RECORD SET Start Marker
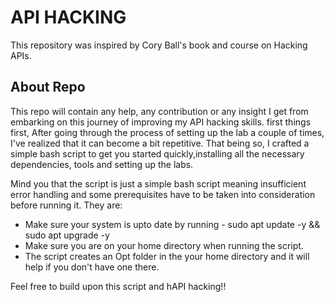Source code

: # API HACKING
This repository was inspired by Cory Ball's book and course on Hacking APIs.

## About Repo
This repo will contain any help, any contribution or any insight I get from embarking on this journey of improving my API hacking skills.
first things first, After going through the process of setting up the lab a couple of times, I've realized that it can become a bit repetitive. That being so, I crafted a simple bash script to get you started quickly,installing all the necessary dependencies, tools and setting up the labs.

Mind you that the script is just a simple bash script meaning insufficient error handling and some prerequisites have to be taken into consideration before running it. They are:
* Make sure your system is upto date by running - sudo apt update -y && sudo apt upgrade -y
* Make sure you are on your home directory when running the script.
* The script creates an Opt folder in the your home directory and it will help if you don't have one there.

Feel free to build upon this script and hAPI hacking!!
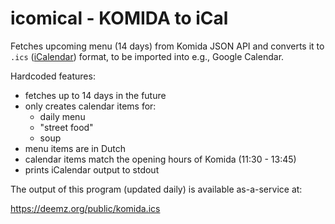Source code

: # icomical - KOMIDA to iCal

Fetches upcoming menu (14 days) from Komida JSON API and converts it to `.ics` ([iCalendar](https://icalendar.org/)) format, to be imported into e.g., Google Calendar.

Hardcoded features:
 - fetches up to 14 days in the future
 - only creates calendar items for:
    - daily menu
    - "street food"
    - soup
 - menu items are in Dutch
 - calendar items match the opening hours of Komida (11:30 - 13:45)
 - prints iCalendar output to stdout

The output of this program (updated daily) is available as-a-service at:

https://deemz.org/public/komida.ics

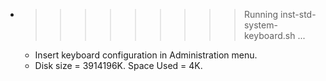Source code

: * >>>>>>>>> Running inst-std-system-keyboard.sh ...
  * Insert keyboard configuration in Administration menu.
  * Disk size = 3914196K. Space Used = 4K.
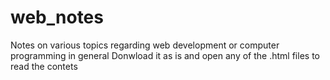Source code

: # web_notes
Notes on various topics regarding web development or computer programming in general
Donwload it as is and open any of the .html files to read the contets
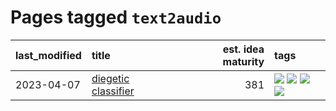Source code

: # Pages tagged `text2audio`

|last_modified|title|est. idea maturity|tags
|:---|:---|---:|:---|
|2023-04-07|[diegetic classifier](../diegetic-classifier.md)|381|[![](https://img.shields.io/badge/tag-audio-35d2ce)](../tags/audio.md) [![](https://img.shields.io/badge/tag-classification-8e95e2)](../tags/classification.md) [![](https://img.shields.io/badge/tag-experimental-6013c8)](../tags/experimental.md) [![](https://img.shields.io/badge/tag-text2audio-be4650)](../tags/text2audio.md)|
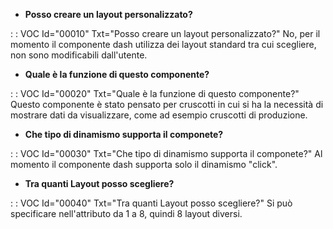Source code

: - **Posso creare un layout personalizzato?**

 :  : VOC Id="00010" Txt="Posso creare un layout personalizzato?"
No, per il momento il componente dash utilizza dei layout standard tra cui scegliere, non sono modificabili dall'utente.

- **Quale è la funzione di questo componente?**

 :  : VOC Id="00020" Txt="Quale è la funzione di questo componente?"
Questo componente è stato pensato per cruscotti in cui si ha la necessità di mostrare dati da visualizzare, come ad esempio cruscotti di produzione.

- **Che tipo di dinamismo supporta il componete?**

 :  : VOC Id="00030" Txt="Che tipo di dinamismo supporta il componete?"
Al momento il componente dash supporta solo il dinamismo "click".

- **Tra quanti Layout posso scegliere?**

 :  : VOC Id="00040" Txt="Tra quanti Layout posso scegliere?"
Si può specificare nell'attributo da 1 a 8, quindi 8 layout diversi.





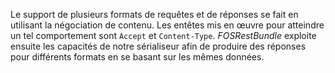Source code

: Le support de plusieurs formats de requêtes et de réponses se fait en utilisant la négociation de contenu. 
Les entêtes mis en œuvre pour atteindre un tel comportement sont `Accept` et `Content-Type`. *FOSRestBundle* exploite ensuite les capacités de notre sérialiseur afin de produire des réponses pour différents formats en se basant sur les mêmes données.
RECORD SET End Marker
● WORK ITEM: Write out every line in the data that holds the string "momento".

● RESULT OF THE EXERCISE:
No, per il momento il componente dash utilizza dei layout standard tra cui scegliere, non sono modificabili dall'utente.
Al momento il componente dash supporta solo il dinamismo "click".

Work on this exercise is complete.